The Giriraj Singh message is loud and clear as far as the Indian Muslim voter is concerned; but, it must be asked, as to whether the message is intended also for all those Hindu and other non-Muslim electors who remain opposed to the RSS-Modi agenda. This might create something of a problem both for Giriraj Singh and for Pakistan, since, at a rough estimate, two- third of Indian Hindus fall into that oppositional category. Consider that the BJP has never polled more than some 26% of the popular vote at any General Election, and hardly many Muslims vote for the party.
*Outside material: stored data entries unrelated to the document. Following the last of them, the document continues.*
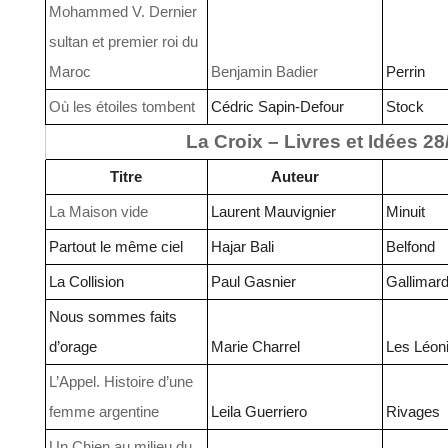
Mohammed V. Dernier
sultan et premier roi du
Maroc
Benjamin Badier
Perrin
Où les étoiles tombent
Cédric Sapin-Defour
Stock
La Croix – Livres et Idées 2
Titre
Auteur
La Maison vide
Laurent Mauvignier
Minuit
Partout le même ciel
Hajar Bali
Belfond
La Collision
Paul Gasnier
Gallimar
Nous sommes faits
d’orage
Marie Charrel
Les Léon
L’Appel. Histoire d’une
femme argentine
Leila Guerriero
Rivages
Un Chien au milieu du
Having said that, we also understand that, ideological moorings notwithstanding, many BJP stalwarts even now must be uncomfortable with the fact that Singh has actually said that which ought only always to be insinuated. As the hours go by, expect to hear those aggressive but lame denials and cunningly diverting run-arounds from spokespersons of the BJP. But more to the grievous point, expect also the corporate media, electronic channels especially, indubitably hung upon a "Modi sarkar" to come, to seek clever forms of address to mitigate the unacceptable enormity of what Giriraj Singh has said in Deogarh, his proverbial "last refuge." The most tested and tried ploy here will be to pounce on any non-BJP participant in the prime time "debates" who may question the Singh pronouncement by accusing them of being "communal" themselves, when, provenly, only the RSS-led Hindutva lobby ever still questions the patriotic loyalty of Indian Muslims-an ideological persuasion wildly incomparable with quotidian cases of identity politics. The ominous threat from the Deogarh-Singh rally is, after all, nothing less than an invitation to a second partition of India, one that may finally render India a Hindu mirror state of an Islamic Pakistan, fulfilling the long-cherished RSS vision of Hindu Rashtra. Consider that a Harvard-bright scion of the Hindutva rightwing is on record as maintaining that citizenship must be taken away from Indian Muslims until they acknowledge their Hindu ancestory! And what a favourite he is of India’s electronic media channels. Consider also that Narendra Modi who never tires of claiming that his only electoral plank is "good governance" has, till the time of writing, not uttered one word in deprecation of what his ardent votary from Bihar, Giriraj Singh, has said.
The latest Hindutva scion to add his bit to these growing anti-Muslim voices is Parveen Togadia, a leader of the Vishwa Hindu Parishad (VHP) which had played a leading role in bringing down the four-centuries old Babri Mosque at Ayodhya on the fateful day of December 6, 1992. At a housing complex in Bhavnagar in Gujarat he has, as per reports, directed the Hindu occupants of properties to evict, by any means, if need be, the only Muslim Gujarati who has legally bought a property from a Hindu owner, and not to allow any Muslims to enter residence in Hindu areas. The RSS, typically, has made a statement to the effect that Togadia has claimed the reports to be spurious and fabricated. It remains to be seen how the story might develop and whether Mr.Modi will have anything to say.
All patriotic Indians across communities, classes, and denominations must, therefore, take a call after what Giriraj Singh has said. An unprecedented con job is now underway-that makes spurious claims on "development" and that furthers without hesitation a political programme of sectarian divisiveness, social tension, and anti-democratic centralization, and, if successful, bids fair to alter for the worst the thoughtful and tested equilibriums of state and polity.
There are moments in human history that can be unforgiving and irretrievable. India may now be faced with one such.